The problem is `mapM fib' [0..]`

. This is an effectful computation that computes an infinite list within the monad, and for it it also needs to combine an infinite number of effects, in this case `tell (Sum 1)`

. Thanks to `Writer`

's lazyiness, you can access the result, but the count inside the monoid part never finishes.

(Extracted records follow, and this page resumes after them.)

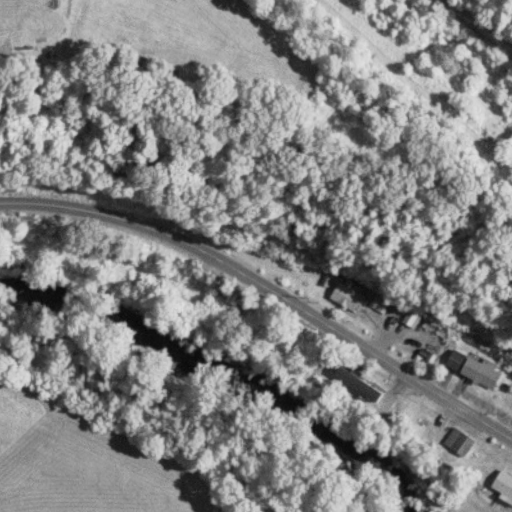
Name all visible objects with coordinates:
road: (267, 289)
building: (343, 299)
building: (221, 305)
building: (470, 370)
river: (199, 390)
building: (456, 444)
building: (500, 487)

**Update:** Even if you make the list finite, it still won't work. The problem is that `mapM fib' [0..10]`

represents "the list of Fibonacci numbers and the total number of calls needed to compute them". So in your expression `tell (Sum1) >> fibs >>= ...`

you always add the *total number of all calls* to the counter, which is clearly something you don't want.

Moreover, it creates an infinite loop: Any call to `fib`

invokes `fib'`

, which computes the number of calls for all its elements, hence invoking (among other calls) `fib' 2`

, which calls `fib`

again. The infinite recursion stops only if you limit the list to `[0..1]`

. Again, the problem is that `mapM`

combines all the effects of given monadic computations.

Instead, you need something like this:

```
import Control.Monad.Writer.Lazy as W
fib :: Int -> Writer (Sum Int) Int
fib = let fibs = map fib' [0..] -- <<<<
fib' 0 = return 0
fib' 1 = return 1
fib' n = liftM2 (+) (fib $ n-1) (fib $ n-2)
in \n -> tell (Sum 1) >> fibs !! n -- <<<<
```

Here `fibs :: [Writer (Sum Int) Int]`

, so for each element it contains both the result and the number of calls needed for its computation.